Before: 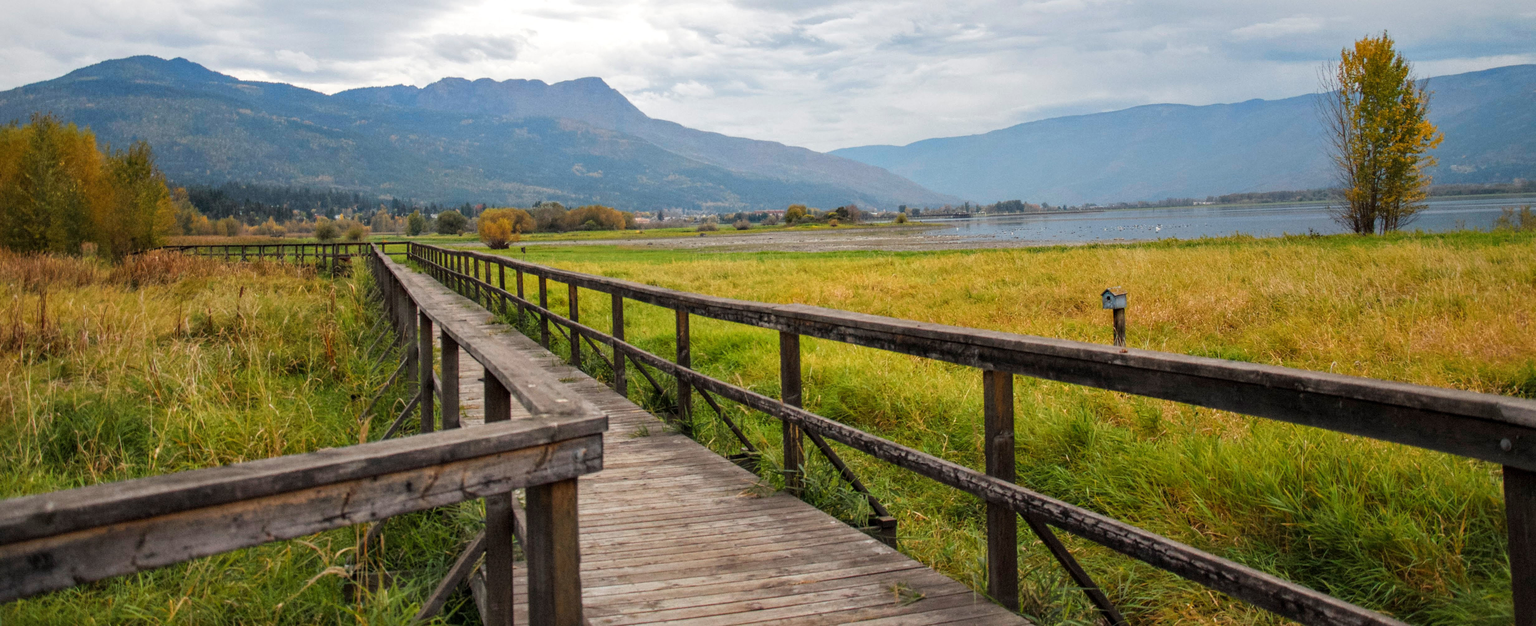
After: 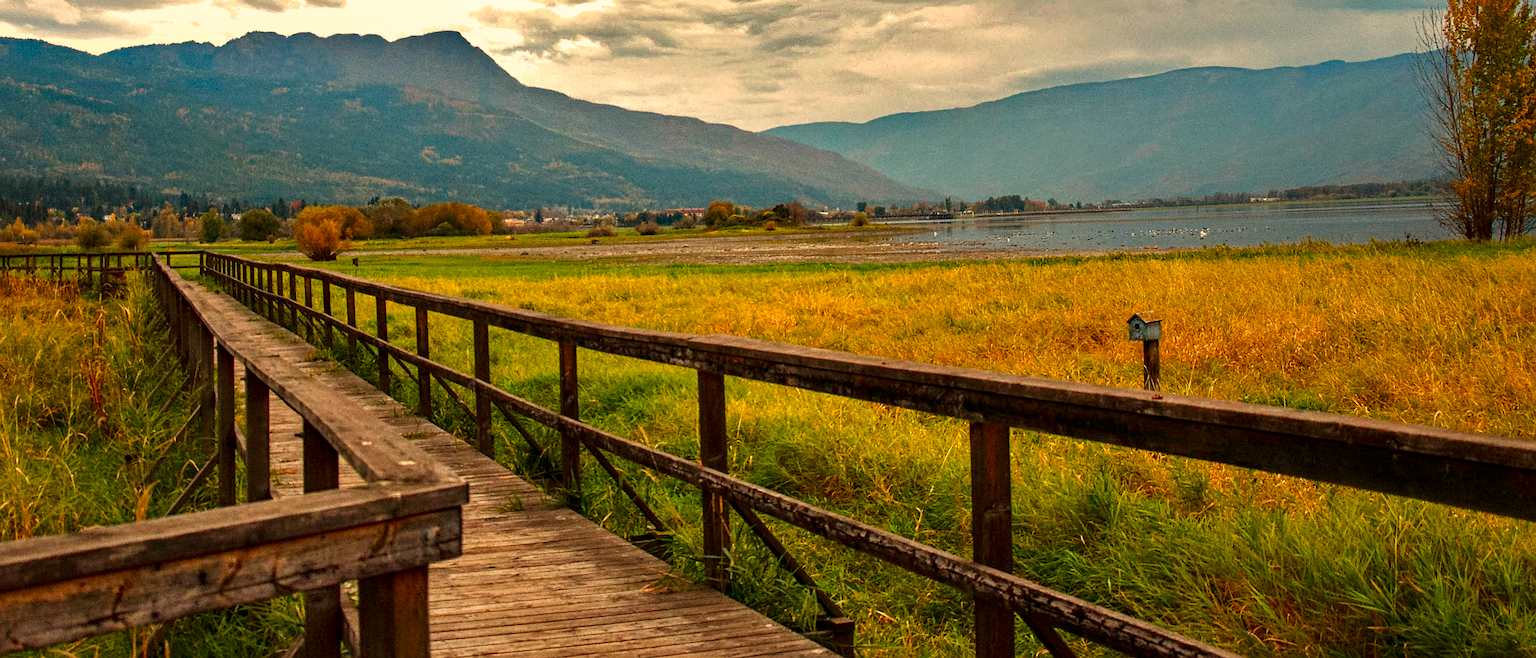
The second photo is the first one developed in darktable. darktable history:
sharpen: on, module defaults
crop: left 16.768%, top 8.653%, right 8.362%, bottom 12.485%
contrast brightness saturation: brightness -0.25, saturation 0.2
shadows and highlights: radius 108.52, shadows 23.73, highlights -59.32, low approximation 0.01, soften with gaussian
exposure: exposure 0.236 EV, compensate highlight preservation false
haze removal: strength 0.29, distance 0.25, compatibility mode true, adaptive false
white balance: red 1.138, green 0.996, blue 0.812
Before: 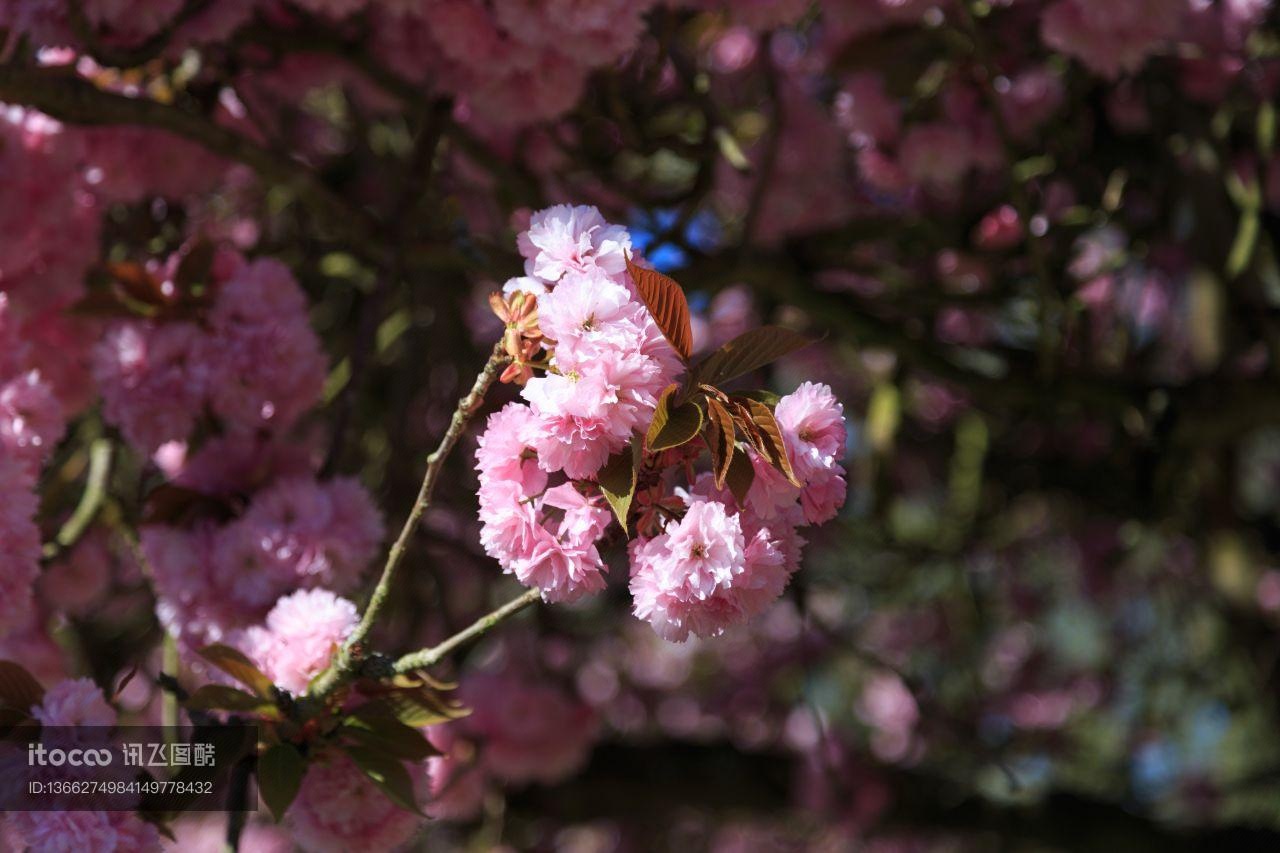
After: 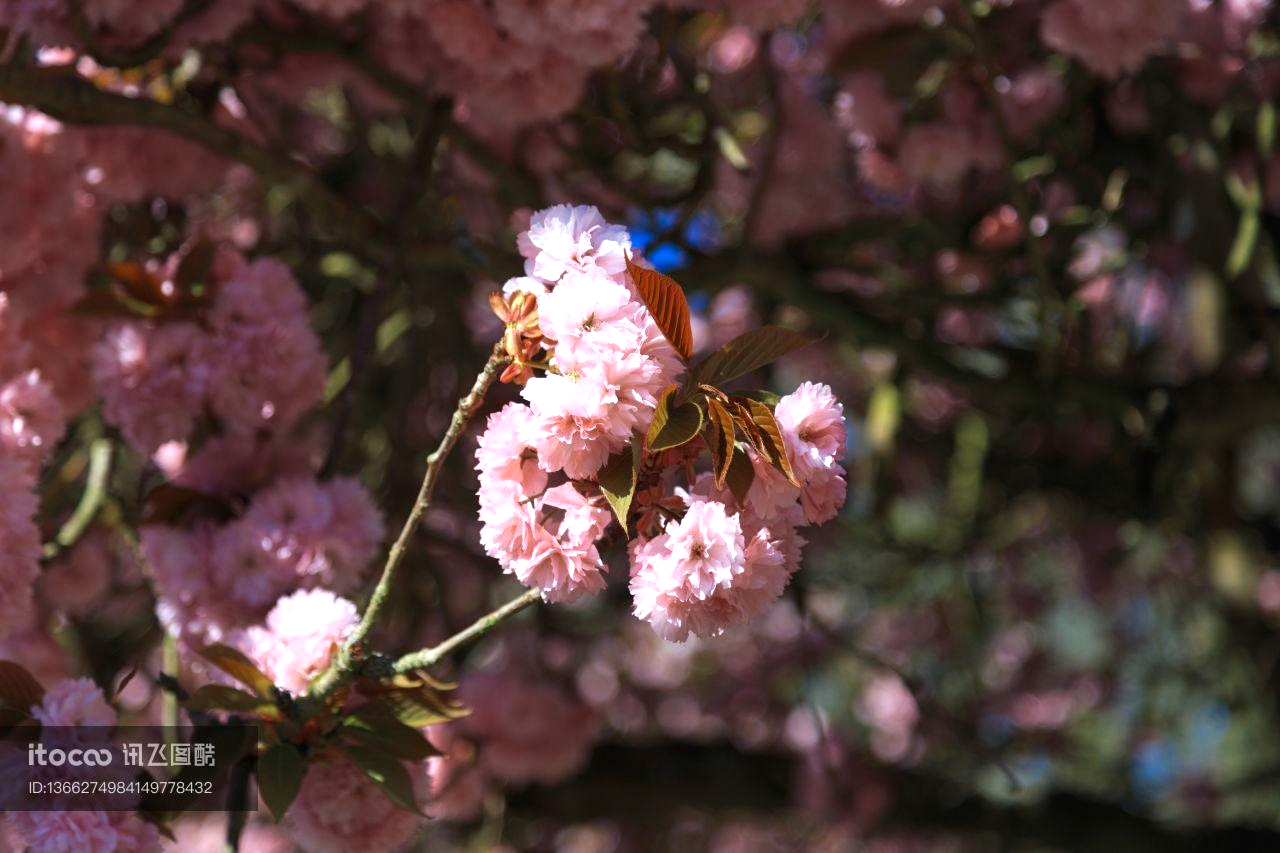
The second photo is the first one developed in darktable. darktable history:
exposure: black level correction 0, exposure 0.5 EV, compensate exposure bias true, compensate highlight preservation false
color balance rgb: global vibrance 42.74%
white balance: red 1, blue 1
color zones: curves: ch0 [(0, 0.5) (0.125, 0.4) (0.25, 0.5) (0.375, 0.4) (0.5, 0.4) (0.625, 0.35) (0.75, 0.35) (0.875, 0.5)]; ch1 [(0, 0.35) (0.125, 0.45) (0.25, 0.35) (0.375, 0.35) (0.5, 0.35) (0.625, 0.35) (0.75, 0.45) (0.875, 0.35)]; ch2 [(0, 0.6) (0.125, 0.5) (0.25, 0.5) (0.375, 0.6) (0.5, 0.6) (0.625, 0.5) (0.75, 0.5) (0.875, 0.5)]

____________

▶ **Set task**
Reproduce every line above word for word, leaving the pictures out.

▶ **Written response**
Before: 
After: 
The second photo is the first one developed in darktable. darktable history:
sharpen: on, module defaults
crop: left 16.768%, top 8.653%, right 8.362%, bottom 12.485%
contrast brightness saturation: brightness -0.25, saturation 0.2
shadows and highlights: radius 108.52, shadows 23.73, highlights -59.32, low approximation 0.01, soften with gaussian
exposure: exposure 0.236 EV, compensate highlight preservation false
haze removal: strength 0.29, distance 0.25, compatibility mode true, adaptive false
white balance: red 1.138, green 0.996, blue 0.812
Before: 
After: 
The second photo is the first one developed in darktable. darktable history:
exposure: black level correction 0, exposure 0.5 EV, compensate exposure bias true, compensate highlight preservation false
color balance rgb: global vibrance 42.74%
white balance: red 1, blue 1
color zones: curves: ch0 [(0, 0.5) (0.125, 0.4) (0.25, 0.5) (0.375, 0.4) (0.5, 0.4) (0.625, 0.35) (0.75, 0.35) (0.875, 0.5)]; ch1 [(0, 0.35) (0.125, 0.45) (0.25, 0.35) (0.375, 0.35) (0.5, 0.35) (0.625, 0.35) (0.75, 0.45) (0.875, 0.35)]; ch2 [(0, 0.6) (0.125, 0.5) (0.25, 0.5) (0.375, 0.6) (0.5, 0.6) (0.625, 0.5) (0.75, 0.5) (0.875, 0.5)]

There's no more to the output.